Von Jan Willmroth, Wittlich

Ein flotter Spruch, der in Erinnerung bleibt, eine unbürokratische Gesetzesnovelle, die wirkt: Zum Vermächtnis des großen Pragmatikers Peer Steinbrück (SPD) als früherer Finanzminister gehört die Reform der Steuer auf Kapitaleinkommen. "Lieber 25 Prozent von x, als 42 Prozent von nix", dieser Satz hallt noch nach. Zu einer Zeit, in der Deutsche noch absurde Summen an Schwarzgeld in der Schweiz, in Luxemburg und Liechtenstein versteckt hatten, ergab das Sinn.
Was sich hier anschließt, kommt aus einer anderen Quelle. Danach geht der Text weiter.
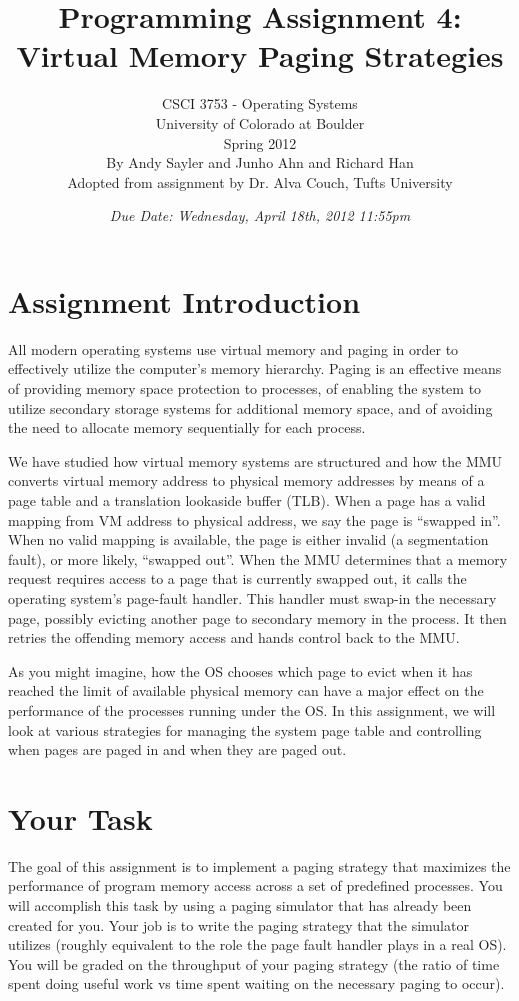 \documentclass[12pt]{article}
\title{Programming Assignment 4:\\Virtual Memory Paging Strategies}
\author{
  CSCI 3753 - Operating Systems\\
  University of Colorado at Boulder\\
  Spring 2012\\
  By Andy Sayler and Junho Ahn and Richard Han\\
  Adopted from assignment by Dr. Alva Couch, Tufts University\cite{couch-a5}
}
\date{\emph{Due Date: Wednesday, April 18th, 2012 11:55pm}}
\begin{document}
\maketitle

\section{Assignment Introduction}

All modern operating systems use virtual memory and paging in order to
effectively utilize the computer's memory hierarchy. Paging is an
effective means of providing memory space protection to processes, of
enabling the system to utilize secondary storage systems for additional
memory space, and of avoiding the need to allocate memory sequentially
for each process.

We have studied how virtual memory systems are structured and how the MMU
converts virtual memory address to physical memory addresses by
means of a page table and a translation lookaside buffer (TLB). When a
page has a valid mapping from VM address to physical address, we say
the page is ``swapped in''. When no valid mapping is available, the page
is either invalid (a segmentation fault), or more likely, ``swapped
out''. When the MMU determines that a memory request requires access to
a page that is currently swapped out, it calls the operating system's
page-fault handler. This handler must swap-in the necessary page,
possibly evicting another page to secondary memory in the process.
It then retries the
offending memory access and hands control back to the MMU.

As you might imagine, how the OS chooses which page to evict when it
has reached the limit of available physical memory can have a major
effect on the performance of the processes running under the OS.
In this assignment, we will look at various strategies for managing
the system page table and controlling when pages are paged in and when
they are paged out.

\section{Your Task}

The goal of this assignment is to implement a paging strategy that
maximizes the performance of program memory access across a
set of predefined processes. You will accomplish this task by using a
paging simulator that has already been created for you. Your job is to
write the paging strategy that the simulator utilizes (roughly
equivalent to the role the page fault handler plays in a real OS).
You will be graded
on the throughput of your paging strategy (the ratio of time spent doing
useful work vs time spent waiting on the necessary paging to occur).
\end{document}
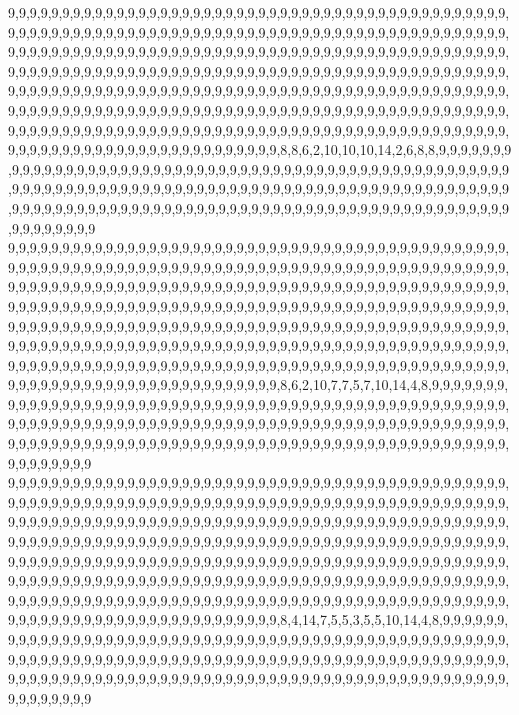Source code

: 9,9,9,9,9,9,9,9,9,9,9,9,9,9,9,9,9,9,9,9,9,9,9,9,9,9,9,9,9,9,9,9,9,9,9,9,9,9,9,9,9,9,9,9,9,9,9,9,9,9,9,9,9,9,9,9,9,9,9,9,9,9,9,9,9,9,9,9,9,9,9,9,9,9,9,9,9,9,9,9,9,9,9,9,9,9,9,9,9,9,9,9,9,9,9,9,9,9,9,9,9,9,9,9,9,9,9,9,9,9,9,9,9,9,9,9,9,9,9,9,9,9,9,9,9,9,9,9,9,9,9,9,9,9,9,9,9,9,9,9,9,9,9,9,9,9,9,9,9,9,9,9,9,9,9,9,9,9,9,9,9,9,9,9,9,9,9,9,9,9,9,9,9,9,9,9,9,9,9,9,9,9,9,9,9,9,9,9,9,9,9,9,9,9,9,9,9,9,9,9,9,9,9,9,9,9,9,9,9,9,9,9,9,9,9,9,9,9,9,9,9,9,9,9,9,9,9,9,9,9,9,9,9,9,9,9,9,9,9,9,9,9,9,9,9,9,9,9,9,9,9,9,9,9,9,9,9,9,9,9,9,9,9,9,9,9,9,9,9,9,9,9,9,9,9,9,9,9,9,9,9,9,9,9,9,9,9,9,9,9,9,9,9,9,9,9,9,9,9,9,9,9,9,9,9,9,9,9,9,9,9,9,9,9,9,9,9,9,9,9,9,9,9,9,9,9,9,9,9,9,9,9,9,9,9,9,9,9,9,9,9,9,9,9,9,9,9,8,8,6,2,10,10,10,14,2,6,8,8,9,9,9,9,9,9,9,9,9,9,9,9,9,9,9,9,9,9,9,9,9,9,9,9,9,9,9,9,9,9,9,9,9,9,9,9,9,9,9,9,9,9,9,9,9,9,9,9,9,9,9,9,9,9,9,9,9,9,9,9,9,9,9,9,9,9,9,9,9,9,9,9,9,9,9,9,9,9,9,9,9,9,9,9,9,9,9,9,9,9,9,9,9,9,9,9,9,9,9,9,9,9,9,9,9,9,9,9,9,9,9,9,9,9,9,9,9,9,9,9,9,9,9,9,9,9,9,9,9,9,9,9,9,9,9,9,9,9,9,9,9,9,9,9,9,9,9,9,9,9,9,9,9
9,9,9,9,9,9,9,9,9,9,9,9,9,9,9,9,9,9,9,9,9,9,9,9,9,9,9,9,9,9,9,9,9,9,9,9,9,9,9,9,9,9,9,9,9,9,9,9,9,9,9,9,9,9,9,9,9,9,9,9,9,9,9,9,9,9,9,9,9,9,9,9,9,9,9,9,9,9,9,9,9,9,9,9,9,9,9,9,9,9,9,9,9,9,9,9,9,9,9,9,9,9,9,9,9,9,9,9,9,9,9,9,9,9,9,9,9,9,9,9,9,9,9,9,9,9,9,9,9,9,9,9,9,9,9,9,9,9,9,9,9,9,9,9,9,9,9,9,9,9,9,9,9,9,9,9,9,9,9,9,9,9,9,9,9,9,9,9,9,9,9,9,9,9,9,9,9,9,9,9,9,9,9,9,9,9,9,9,9,9,9,9,9,9,9,9,9,9,9,9,9,9,9,9,9,9,9,9,9,9,9,9,9,9,9,9,9,9,9,9,9,9,9,9,9,9,9,9,9,9,9,9,9,9,9,9,9,9,9,9,9,9,9,9,9,9,9,9,9,9,9,9,9,9,9,9,9,9,9,9,9,9,9,9,9,9,9,9,9,9,9,9,9,9,9,9,9,9,9,9,9,9,9,9,9,9,9,9,9,9,9,9,9,9,9,9,9,9,9,9,9,9,9,9,9,9,9,9,9,9,9,9,9,9,9,9,9,9,9,9,9,9,9,9,9,9,9,9,9,9,9,9,9,9,9,9,9,9,9,9,9,9,9,9,9,9,9,8,6,2,10,7,7,5,7,10,14,4,8,9,9,9,9,9,9,9,9,9,9,9,9,9,9,9,9,9,9,9,9,9,9,9,9,9,9,9,9,9,9,9,9,9,9,9,9,9,9,9,9,9,9,9,9,9,9,9,9,9,9,9,9,9,9,9,9,9,9,9,9,9,9,9,9,9,9,9,9,9,9,9,9,9,9,9,9,9,9,9,9,9,9,9,9,9,9,9,9,9,9,9,9,9,9,9,9,9,9,9,9,9,9,9,9,9,9,9,9,9,9,9,9,9,9,9,9,9,9,9,9,9,9,9,9,9,9,9,9,9,9,9,9,9,9,9,9,9,9,9,9,9,9,9,9,9,9,9,9,9,9,9,9,9
9,9,9,9,9,9,9,9,9,9,9,9,9,9,9,9,9,9,9,9,9,9,9,9,9,9,9,9,9,9,9,9,9,9,9,9,9,9,9,9,9,9,9,9,9,9,9,9,9,9,9,9,9,9,9,9,9,9,9,9,9,9,9,9,9,9,9,9,9,9,9,9,9,9,9,9,9,9,9,9,9,9,9,9,9,9,9,9,9,9,9,9,9,9,9,9,9,9,9,9,9,9,9,9,9,9,9,9,9,9,9,9,9,9,9,9,9,9,9,9,9,9,9,9,9,9,9,9,9,9,9,9,9,9,9,9,9,9,9,9,9,9,9,9,9,9,9,9,9,9,9,9,9,9,9,9,9,9,9,9,9,9,9,9,9,9,9,9,9,9,9,9,9,9,9,9,9,9,9,9,9,9,9,9,9,9,9,9,9,9,9,9,9,9,9,9,9,9,9,9,9,9,9,9,9,9,9,9,9,9,9,9,9,9,9,9,9,9,9,9,9,9,9,9,9,9,9,9,9,9,9,9,9,9,9,9,9,9,9,9,9,9,9,9,9,9,9,9,9,9,9,9,9,9,9,9,9,9,9,9,9,9,9,9,9,9,9,9,9,9,9,9,9,9,9,9,9,9,9,9,9,9,9,9,9,9,9,9,9,9,9,9,9,9,9,9,9,9,9,9,9,9,9,9,9,9,9,9,9,9,9,9,9,9,9,9,9,9,9,9,9,9,9,9,9,9,9,9,9,9,9,9,9,9,9,9,9,9,9,9,9,9,9,9,9,9,9,8,4,14,7,5,5,3,5,5,10,14,4,8,9,9,9,9,9,9,9,9,9,9,9,9,9,9,9,9,9,9,9,9,9,9,9,9,9,9,9,9,9,9,9,9,9,9,9,9,9,9,9,9,9,9,9,9,9,9,9,9,9,9,9,9,9,9,9,9,9,9,9,9,9,9,9,9,9,9,9,9,9,9,9,9,9,9,9,9,9,9,9,9,9,9,9,9,9,9,9,9,9,9,9,9,9,9,9,9,9,9,9,9,9,9,9,9,9,9,9,9,9,9,9,9,9,9,9,9,9,9,9,9,9,9,9,9,9,9,9,9,9,9,9,9,9,9,9,9,9,9,9,9,9,9,9,9,9,9,9,9,9,9,9,9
Anstatt je nach Art der Kapitaleinkünfte unterschiedliche Steuersätze zu verlangen, sollte künftig für alle Zinsen, Dividenden und Veräußerungsgewinne eine Abgeltungsteuer von 25 Prozent gelten. Das Schwarzgeld sollte zurück nach Deutschland.

Im Jahr 2002 erstmals diskutiert, vergingen noch einige Jahre, bis Steinbrück die unbürokratische Pauschalsteuer zum Gesetz machte. Seit 2009 zahlen Anleger für ihre Kapitaleinkünfte ein Viertel der Erträge als Steuer, zuzüglich Solidaritätszuschlag und seit 2015 Kirchensteuer. Von 100 Euro Dividende kommen also nur rund 73 Euro beim Aktionär an; der Freibetrag von 801 Euro für Singles und 1602 Euro für Paare ist schnell ausgeschöpft. Für Anleger ist die Erhebung der Steuer bequem: Die Bank führt sie automatisch an das Finanzamt ab, und die Kunden müssen ihre Kapitaleinkommen nicht mehr in der Steuererklärung auflisten. Veräußerungsgewinne aus Wertpapieren, die jemand vor 2009 gekauft hat, sind weiterhin steuerfrei. Dabei gilt: Die jeweils ältesten Wertpapiere werden zuerst verkauft.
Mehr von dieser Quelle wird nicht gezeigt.